Riley has been selected as an example of police officers who broke the law while still in the force, and then left the job to become major criminals.
His most notorious predecessor was John Wesley Egan, who started smuggling heroin into America in 1966 while still working for the NSW Special Branch. Using contacts on both sides of the law made in his work with the police, he formed a partnership with fellow cop Bryan Hill. They were so successful that both resigned from the force and relocated to America, and before long were running 20 couriers between Hong Kong, Sydney, and New York.
Egan had an agent who would buy the heroin from Chinese gangsters in Hong Kong and load it into specially made corsets and vests, hence the group’s nickname, the Corset Gang. They would place three couriers on the one flight along with a supervisor to make sure none absconded. Duplicate passports were used to hide details of where couriers had been previously. The couriers would fly to New York by circuitous routes to be met by Egan, who would sell the heroin to major black drug dealers who were front men for the mafia (which wanted to hide its involvement in the drug trade).
After six months Egan had more money than he knew what to do with, including a quarter of a million dollars stashed in various safe deposit boxes in Sydney. But a sharp-eyed Customs clerk became suspicious of the patterns of passport records for some of the couriers and notified the Commonwealth Police, who got onto the US Bureau of Narcotics. Egan was having a drink at Sydney Tattersall’s Club one evening when a detective he knew walked up to him and said, “They’re on to you.” Egan went home, flushed $200,000 of heroin down the toilet, and fled the country. He was caught in America, convicted and sent to gaol.
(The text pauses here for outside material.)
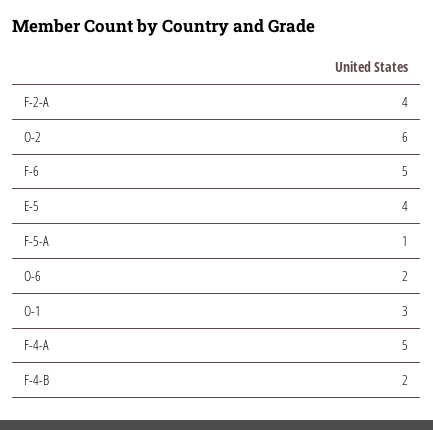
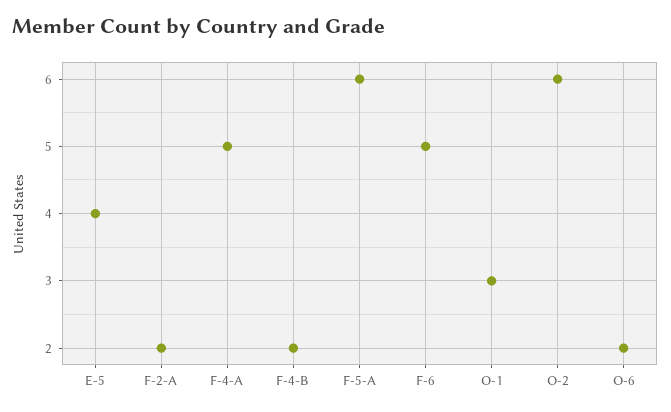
F-2-A: 4 -> 2
F-5-A: 1 -> 6

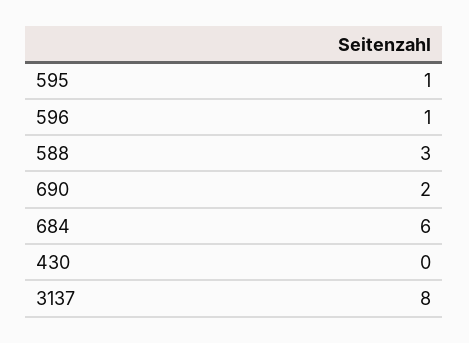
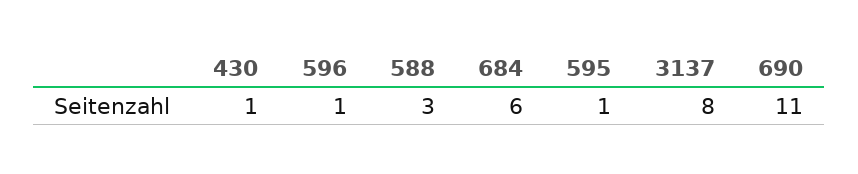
690: 2 -> 11
430: 0 -> 1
Murray Riley was a young policeman when he won a bronze medal in rowing with colleague Merv Wood (later a corrupt commissioner) at the Melbourne Olympics in 1956. He left the force in 1962 and was soon heavily involved in robbing Sydney’s registered clubs, by skimming poker machine profits, extorting money from club officials by force, and other methods. Bob Bottom’s investigation into such activities in clubs – a major branch of organised crime at the time – led to the establishment of the Moffitt Royal Commission in 1973. Riley was notorious for avoiding appearing before the commission, and Moffitt found it was “clear the police, both in their inquiries and their failure to investigate matters concerning Riley, had treated him with undue favour.”
Riley was well connected (one old friend was Lennie McPherson) and became a significant criminal figure. As well as his club activity (curtailed after the Moffitt royal commission), he had an involvement in half a dozen casinos, collecting protection money for Lennie McPherson. Along with Michael Moylan he was a transitional figure as he moved from the casino industry into the drug trade. He had a particular interest in opportunities abroad, and in the 1970s made good contacts with Asian drug suppliers and the mafia on the west coast of America, and began importing drugs to Australia.
His most ambitious scheme was a massive importation of 4.5 tonnes of high grade cannabis in 1978. He accumulated the necessary capital through heroin sales and bought the cananbis in Bangkok, and enlisted six men to assist with the operation. A chartered fishing vessel, the Choryo Maru, was hired in New Zealand and sailed to Thailand to collect the drugs. On the way back its engine failed in the Solomon Sea, so the drugs were unloaded into the wreck of a Japanese ship on a coral reef. Riley hired an Australian vessel, the Anoa, to sail from Cairns to the Solomons, where it collected as much of the cannabis as it could carry and returned to Australia. There Riley was arrested – an informer had alerted police to the operation – and later sentenced to 10 years gaol. On his release he went on to commit other crimes.
Just as the drug trade changed organised crime, so too did it change the relationship between criminals and police. The permanent and reliable relationships of old broke down. Fewer police were prepared to take bribes and corruption involving senior police largely stopped. But serious corruption persisted well into the 1990s, especially in the specialist squads and in busy crime areas such as Kings Cross, Parramatta and Fairfield.
In the 1970s and 1980s the so-called “Barbeque Set” of corrupt detectives took money from drug dealers and even arranged for crimes to be committed. These practices were passed on to younger police. Much attention has since been focussed on Roger Rogerson, who became notorious after killing drug dealer Warren Lanfranchi in 1981 and was later accused of supplying drugs, assault, bribery and conspiring to murder, but never convicted. He was twice convicted for lying in court and served two separate gaol terms.
It was rumoured Lanfranchi had been making waves for Rogerson’s cosy relationships with criminals including Arthur Neddy Smith, who later claimed Rogerson and his allies gave him a “green light” to commit armed hold-ups and distribute heroin.
As the drug trade came to dominate organised crime, corruption became more uncertain and dangerous than before. No police officer of modern times has had the power, or the wealth, of earlier corrupt officers such as Ray Kelly and Fred Krahe.
MAIN SOURCES: Drug Traffic by Alfred McCoy; Can of Worms II by Evan Whitton; The Godfather in Australia by Bob Bottom.